MY LATEST PODCAST EPISODE IS ABOUT TRAINS: There’s a strong focus on China and on high-speed trains in The 9pm Not Quite All of the Trains with David Feng, who according to his YouTube channel is an international “rail visionary”. Look for The 9pm Edict in your podcast app.
Elsewhere
- A new lawsuit claims that Meta used AI to sack workers who took sick leave. Or rather, as Reuters puts it, “disproportionately targeted people with disabilities or who took medical leave”.

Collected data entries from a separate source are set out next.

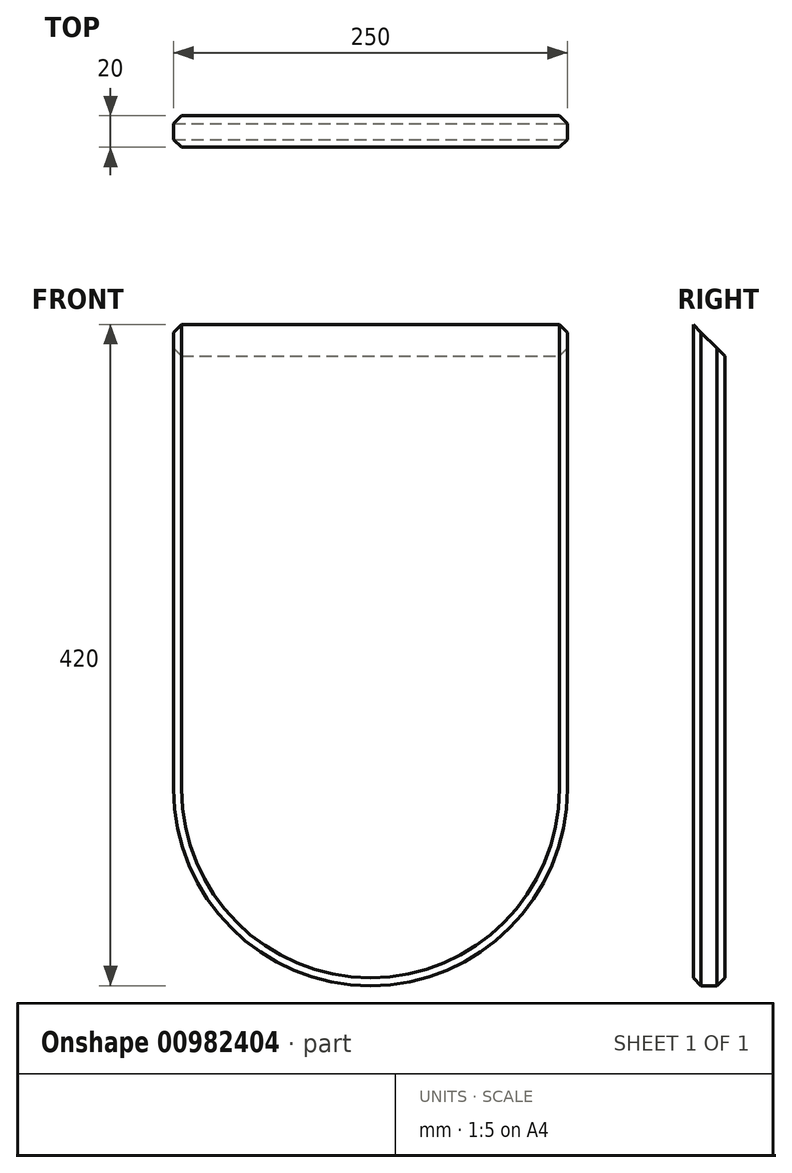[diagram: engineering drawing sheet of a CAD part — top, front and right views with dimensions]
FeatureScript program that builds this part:
annotation { "Feature Type Name" : "Feature", "Feature Type Description" : "" }
export const myFeature = defineFeature(function(context is Context, id is Id, definition is map)
    precondition{}
    {
        {
            var Q0;
            Q0=qCreatedBy(makeId("Front.planeOp"),FACE);
            var sketch = newSketch(context, id + "F0", { "sketchPlane" : qUnion([Q0])});
            skArc(sketch, "E0", {"start": v(-78.42, -102.16) * mm, "mid": v(46.58, -227.16) * mm, "end": v(171.58, -102.16) * mm});
            skLineSegment(sketch, "E1", {"start": v(-78.42, -102.16) * mm, "end": v(-78.42, 192.84) * mm});
            skLineSegment(sketch, "E2", {"start": v(-78.42, 192.84) * mm, "end": v(171.58, 192.84) * mm});
            skLineSegment(sketch, "E3", {"start": v(171.58, 192.84) * mm, "end": v(171.58, -102.16) * mm});
            skLineSegment(sketch, "E4", {"start": v(46.58, -227.16) * mm, "end": v(203.02, -227.16) * mm});
            skSolve(sketch);
        }
        {
            var Q0;
            Q0=makeQuery(id+"F0.imprint","IMPRINT",FACE,{"disambiguationData":[TD([[makeQuery(id+"F0.imprint","IMPRINT",EDGE,{"derivedFrom":sQuery(id+"F0.wireOp",EDGE,"E0")}),1.0]])]});
            extrude(context, id + "F1", {"entities" : qUnion([Q0]), "depth" : 20 * mm, "offsetDistance" : 25 * mm});
        }
        {
            var Q0;
            Q0=makeQuery(id+"F1.opExtrude","CAP_EDGE",EDGE,{"disambiguationData":[OSD([sQuery(id+"F0.wireOp",EDGE,"E1")])],"isStart":true});
            var Q1;
            Q1=makeQuery(id+"F1.opExtrude","CAP_EDGE",EDGE,{"disambiguationData":[OSD([sQuery(id+"F0.wireOp",EDGE,"E1")])],"isStart":false});
            chamfer(context, id + "F2", {"entities" : qUnion([Q0, Q1]), "width" : 5 * mm, "tangentPropagation" : true});
        }
        {
            var Q0;
            Q0=makeQuery(id+"F1.opExtrude","CAP_EDGE",EDGE,{"disambiguationData":[OSD([sQuery(id+"F0.wireOp",EDGE,"E2")])],"isStart":true});
            chamfer(context, id + "F3", {"entities" : qUnion([Q0]), "width" : 20 * mm, "tangentPropagation" : true});
        }
    });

- Meta has taken down a new Instagram feature that allowed users to create fake images from other people’s content after a few days of massive backlash.
- Mark Zuckerberg admits that AI is not working out the way he imagined.
- Getting an AI chatbot to jump its guardrails could be easier than you think. This is both brilliant and, I think, hilarious.
- After three years of Microsoft 365 Copilot, adoption is under 4.5%, and only 1% of customers use it weekly.
- Along with a social media ban for under-16s, the UK is now talking about a midnight to 6am curfew for 16- and 17-year-olds. “They mostly come at night. Mostly.”
- The European Commission has found that the addictive design features of Instagram and Facebook — things like infinite scroll, autoplay, push notifications, and the platforms’ highly personalised recommender systems — probably breach the EU’s Digital Services Act.
- “Nearly all of the nearly three million papers available on the arXiv preprint server contain details the authors never meant to share,” reports Nature, “from arguments between co-authors and to-do lists acknowledging weaknesses in the text, to passwords, GPS coordinates that can reveal a researcher’s home address, and application programming interface (API) keys.”
- A New York school district is testing robot teachers, which have been made by a company that started out making sexbots. The classroom of the future! I find the photos in both those articles a little disturbing.
- Yet another study shows that there’s no evidence mobile phones cause brain cancer.
- Does your boss resist letting you work from home? They might be a narcissist.
- This headline: “Secretive Silicon Valley startup tries to quash interview, says it’s definitely not working on growing brain-free ‘organ sacks’.”
Inquiries of note
Nothing new for us today.
What’s next?
Parliament is currently on its usual long winter break until 11 August, which is three and a bit weeks away.